Ils sont plutôt silencieux. Une réunion de la Ligue arabe a été convoquée, mais elle n’est que de pure forme et n’aboutira probablement à aucune décision majeure. Les principaux pays du Golfe (Arabie saoudite et Emirats arabes unis) sont surtout obsédés par l’Iran et voudraient passer une alliance avec Israël contre leur ennemi principal, quitte à oublier la cause palestinienne. Quant à l’Egypte, elle se méfie du Hamas, jugé lié aux Frères musulmans. Elle estime, en outre, que la bande de Gaza est une source de danger pour elle à cause des trafics d’armes avec les groupes djihadistes dans le Sinaï.

Patrick : Peut-on imaginer une action iranienne à la suite de ces événements ? L’Iran semble être un des rares pays à condamner fermement les actions israéliennes.

Il faut voir comment le Hezbollah libanais va agir cet après-midi. Va-t-il laisser des Palestiniens s’approcher de la frontière nord d’Israël, comme plusieurs groupes de jeunes Palestiniens en ont l’intention aujourd’hui ? Cela permettra de mesurer l’attitude iranienne. Je ne crois pas, en revanche, en l’état actuel des choses, à une action iranienne depuis la Syrie par exemple (tirs de missiles). Le violent accrochage de la semaine dernière a probablement rendu les Iraniens plus prudents.

Si, en revanche, les massacres de grande ampleur devaient durer plusieurs jours à Gaza, l’Iran pourrait entrer dans la danse, notamment pour souligner la passivité des pays arabes et regagner une partie des opinions arabes sunnites perdues à la faveur du soutien au régime de Bachar Al-Assad en Syrie.

Lancastre : Pouvez-vous préciser les attentes des Palestiniens en matière de droit au retour ?

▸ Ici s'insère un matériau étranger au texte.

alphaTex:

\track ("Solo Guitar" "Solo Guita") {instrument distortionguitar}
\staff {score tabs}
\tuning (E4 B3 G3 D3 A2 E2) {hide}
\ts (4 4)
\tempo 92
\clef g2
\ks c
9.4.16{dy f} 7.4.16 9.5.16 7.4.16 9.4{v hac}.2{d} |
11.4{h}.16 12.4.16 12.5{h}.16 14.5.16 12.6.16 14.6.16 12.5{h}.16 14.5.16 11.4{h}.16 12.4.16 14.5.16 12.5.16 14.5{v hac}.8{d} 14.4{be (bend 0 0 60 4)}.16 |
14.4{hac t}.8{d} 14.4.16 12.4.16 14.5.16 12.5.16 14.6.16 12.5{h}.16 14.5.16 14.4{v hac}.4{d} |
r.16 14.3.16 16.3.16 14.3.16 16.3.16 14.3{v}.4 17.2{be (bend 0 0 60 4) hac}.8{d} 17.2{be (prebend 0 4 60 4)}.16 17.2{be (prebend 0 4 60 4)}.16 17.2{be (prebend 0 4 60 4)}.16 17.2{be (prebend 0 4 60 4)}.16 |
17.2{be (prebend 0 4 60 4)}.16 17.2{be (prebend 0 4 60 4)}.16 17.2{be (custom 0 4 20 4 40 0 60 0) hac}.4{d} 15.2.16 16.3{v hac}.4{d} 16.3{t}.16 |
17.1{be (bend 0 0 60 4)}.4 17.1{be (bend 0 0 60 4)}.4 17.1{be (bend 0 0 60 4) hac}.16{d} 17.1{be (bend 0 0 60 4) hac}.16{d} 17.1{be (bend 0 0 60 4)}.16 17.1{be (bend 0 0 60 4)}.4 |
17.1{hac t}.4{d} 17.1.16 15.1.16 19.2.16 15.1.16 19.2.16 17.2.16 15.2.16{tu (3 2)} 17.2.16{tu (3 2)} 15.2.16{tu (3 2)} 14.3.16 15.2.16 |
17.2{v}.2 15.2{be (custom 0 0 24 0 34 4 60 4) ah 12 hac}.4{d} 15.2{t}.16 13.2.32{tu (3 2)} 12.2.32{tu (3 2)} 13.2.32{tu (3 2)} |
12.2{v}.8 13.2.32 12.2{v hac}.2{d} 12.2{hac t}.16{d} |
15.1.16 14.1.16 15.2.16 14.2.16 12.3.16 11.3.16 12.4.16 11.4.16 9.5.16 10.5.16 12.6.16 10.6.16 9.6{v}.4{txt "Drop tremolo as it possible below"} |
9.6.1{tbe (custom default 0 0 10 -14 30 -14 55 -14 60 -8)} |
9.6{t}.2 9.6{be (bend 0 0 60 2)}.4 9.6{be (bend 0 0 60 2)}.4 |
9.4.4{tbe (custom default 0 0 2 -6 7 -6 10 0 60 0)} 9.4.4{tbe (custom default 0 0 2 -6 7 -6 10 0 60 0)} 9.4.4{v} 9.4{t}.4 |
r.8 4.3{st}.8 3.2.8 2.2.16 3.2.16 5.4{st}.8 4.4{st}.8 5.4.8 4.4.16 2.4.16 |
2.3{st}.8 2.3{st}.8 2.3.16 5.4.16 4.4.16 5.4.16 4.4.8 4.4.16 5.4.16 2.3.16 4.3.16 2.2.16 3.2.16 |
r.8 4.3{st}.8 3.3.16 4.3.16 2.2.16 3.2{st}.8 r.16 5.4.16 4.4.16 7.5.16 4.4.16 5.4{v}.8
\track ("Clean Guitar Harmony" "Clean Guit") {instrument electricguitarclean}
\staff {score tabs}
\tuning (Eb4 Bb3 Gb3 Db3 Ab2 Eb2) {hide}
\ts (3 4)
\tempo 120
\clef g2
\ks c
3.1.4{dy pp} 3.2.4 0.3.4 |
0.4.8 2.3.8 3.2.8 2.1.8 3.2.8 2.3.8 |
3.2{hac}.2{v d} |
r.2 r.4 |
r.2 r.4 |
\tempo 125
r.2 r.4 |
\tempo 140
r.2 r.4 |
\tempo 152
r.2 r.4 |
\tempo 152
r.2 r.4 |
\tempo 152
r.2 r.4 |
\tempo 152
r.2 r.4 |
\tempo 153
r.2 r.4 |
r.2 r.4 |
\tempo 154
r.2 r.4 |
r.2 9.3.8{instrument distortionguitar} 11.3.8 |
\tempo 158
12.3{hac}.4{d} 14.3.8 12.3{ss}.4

Officiellement, les Palestiniens réclament un droit au retour intégral des réfugiés. Cela n’est ni possible ni souhaitable soixante-dix ans plus tard. Et l’un des torts de l’Autorité palestinienne est de ne pas avoir dit qu’elle renonçait officiellement au droit au retour littéral en échange d’arrangements, mais, lors des négociations passées, des solutions ont été esquissées : des échanges de territoires, des compensations financières… Il existe donc des compromis possibles. Maintenir le dogme du droit au retour intégral donne à Israël une justification pour dire que son existence même est menacée.